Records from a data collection
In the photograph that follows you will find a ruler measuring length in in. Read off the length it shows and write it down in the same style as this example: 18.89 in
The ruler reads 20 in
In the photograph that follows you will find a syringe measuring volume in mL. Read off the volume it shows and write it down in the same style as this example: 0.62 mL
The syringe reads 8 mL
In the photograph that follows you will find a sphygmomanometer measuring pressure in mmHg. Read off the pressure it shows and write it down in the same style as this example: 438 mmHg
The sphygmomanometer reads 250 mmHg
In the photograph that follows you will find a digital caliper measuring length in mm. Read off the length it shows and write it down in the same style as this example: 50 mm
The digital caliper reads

---

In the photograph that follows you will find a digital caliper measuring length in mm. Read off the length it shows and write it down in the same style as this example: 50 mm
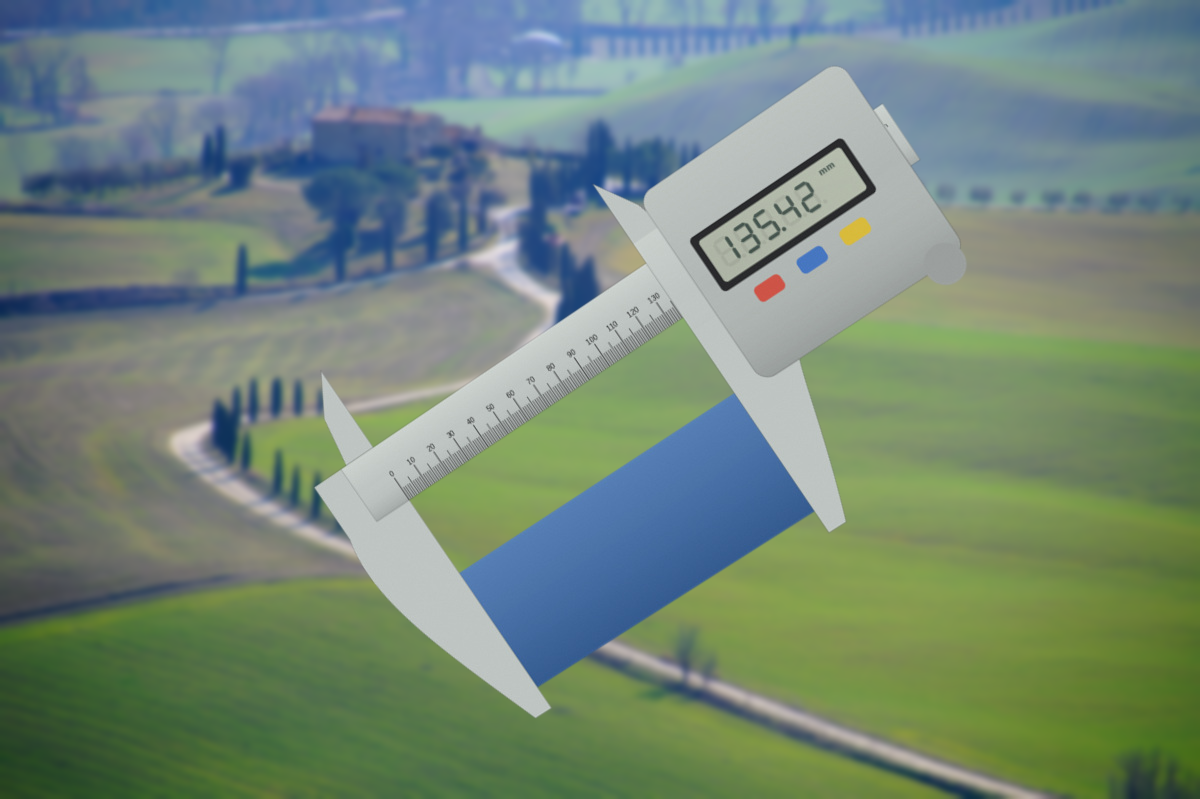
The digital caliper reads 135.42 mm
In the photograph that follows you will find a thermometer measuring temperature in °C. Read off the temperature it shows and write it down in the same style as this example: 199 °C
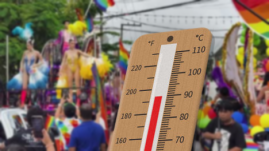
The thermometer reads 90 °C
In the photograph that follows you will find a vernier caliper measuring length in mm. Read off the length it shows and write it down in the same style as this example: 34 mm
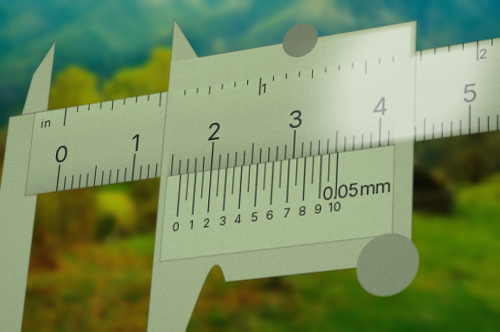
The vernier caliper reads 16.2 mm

-- What you will do --
Collect every line of the entries above that contains the string "sphygmomanometer". Matches must have the same case.

-- Exercise response --
In the photograph that follows you will find a sphygmomanometer measuring pressure in mmHg. Read off the pressure it shows and write it down in the same style as this example: 438 mmHg
The sphygmomanometer reads 250 mmHg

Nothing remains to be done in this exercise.